In 2014, the related litigation ended when the Supreme Court refused to consider an Alaska challenge against the Department of the Interior’s management of the state’s waterways and waterways. This left in place a 9th U.S. Court of Appeals ruling upholding Home Regulations for the management of hunting and fishing along the state’s navigable waters.

“Due to the persistence of Katie John … other Ahtna and the wider Native community of Alaska, their right to fish at a traditional fishing site survives,” Anderson wrote in 2019.

Reversing Trump’s Opinions

While awaiting confirmation, Anderson previously served as the General Counsel of Interior, as the Deputy Principal of the District Attorney.

In the first six months of work, he withdrew six legal opinions issued during the Trump administration by his Republican predecessor, Daniel Jorjani. Jorjani, for example, had issued an opinion that the Migratory Birds Treaty Act did not cover the accidental or accidental killing of birds. Anderson reversed that position, launching a new review of the law that will be closely watched by industry and environmentalists.

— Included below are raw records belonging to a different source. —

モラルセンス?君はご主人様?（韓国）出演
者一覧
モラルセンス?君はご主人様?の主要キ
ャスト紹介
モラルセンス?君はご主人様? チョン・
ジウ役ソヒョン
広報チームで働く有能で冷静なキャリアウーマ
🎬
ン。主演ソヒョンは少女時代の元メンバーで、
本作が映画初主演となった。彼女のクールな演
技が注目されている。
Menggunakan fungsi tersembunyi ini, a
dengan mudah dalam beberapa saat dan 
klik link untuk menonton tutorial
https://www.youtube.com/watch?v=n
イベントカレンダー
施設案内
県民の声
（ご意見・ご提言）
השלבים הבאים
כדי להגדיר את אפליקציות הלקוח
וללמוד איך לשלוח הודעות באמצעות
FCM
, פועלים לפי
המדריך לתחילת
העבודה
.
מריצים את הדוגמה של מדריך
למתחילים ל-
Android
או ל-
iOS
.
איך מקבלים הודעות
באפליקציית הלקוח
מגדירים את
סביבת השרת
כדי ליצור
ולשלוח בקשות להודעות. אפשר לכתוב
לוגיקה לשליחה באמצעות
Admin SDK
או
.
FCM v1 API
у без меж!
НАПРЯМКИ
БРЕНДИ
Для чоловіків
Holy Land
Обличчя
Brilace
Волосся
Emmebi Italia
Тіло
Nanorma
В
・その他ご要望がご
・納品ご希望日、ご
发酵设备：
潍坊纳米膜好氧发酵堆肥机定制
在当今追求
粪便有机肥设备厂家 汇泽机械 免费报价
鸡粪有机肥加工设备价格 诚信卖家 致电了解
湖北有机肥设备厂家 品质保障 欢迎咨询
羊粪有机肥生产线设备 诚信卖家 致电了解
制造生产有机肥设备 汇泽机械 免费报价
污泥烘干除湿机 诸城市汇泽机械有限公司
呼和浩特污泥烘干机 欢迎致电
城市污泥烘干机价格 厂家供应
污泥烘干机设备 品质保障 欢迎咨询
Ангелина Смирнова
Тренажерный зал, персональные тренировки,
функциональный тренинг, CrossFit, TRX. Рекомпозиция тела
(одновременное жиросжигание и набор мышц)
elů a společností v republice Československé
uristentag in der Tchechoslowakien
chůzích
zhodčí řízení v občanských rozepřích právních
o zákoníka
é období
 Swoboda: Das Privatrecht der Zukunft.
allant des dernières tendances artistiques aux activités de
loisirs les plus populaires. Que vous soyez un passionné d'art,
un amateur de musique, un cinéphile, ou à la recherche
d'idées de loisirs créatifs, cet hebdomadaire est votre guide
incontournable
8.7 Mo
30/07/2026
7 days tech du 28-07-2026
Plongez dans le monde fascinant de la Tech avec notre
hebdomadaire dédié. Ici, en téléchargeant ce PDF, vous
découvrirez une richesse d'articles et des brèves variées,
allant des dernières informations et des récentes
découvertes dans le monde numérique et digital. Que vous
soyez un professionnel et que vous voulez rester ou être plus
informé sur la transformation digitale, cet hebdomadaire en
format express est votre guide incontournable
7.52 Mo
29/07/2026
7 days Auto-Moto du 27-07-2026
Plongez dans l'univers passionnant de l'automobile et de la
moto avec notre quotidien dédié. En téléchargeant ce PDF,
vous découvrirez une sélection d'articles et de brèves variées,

It cost him the support of the GOP.

“Mr. Anderson … paved the way for the policies of the Biden administration that conflict with the department’s multiple-use mandate,” said Sen. John Barrasso (R-Wyo.) In late May, before the first vote of ‘Anderson. “Mr. Anderson’s actions have demonstrated that he may not be fully constrained by the laws as Congress has drafted them.”

Jorjani, however, told E&E News that he supports Anderson’s nomination.

“While I do not agree with the legal and political interpretations of the current administration which sometimes conflict with the varied missions of the Home Office, I think Robert Anderson will make an excellent lawyer,” said Jorjani.

Jorjani cited Anderson’s “decades of experience in Native American and public land law” as well as “significant prior experience in the service of the department.”

“He has also proven himself throughout his career to conduct himself at all times with integrity and professionalism,” he said.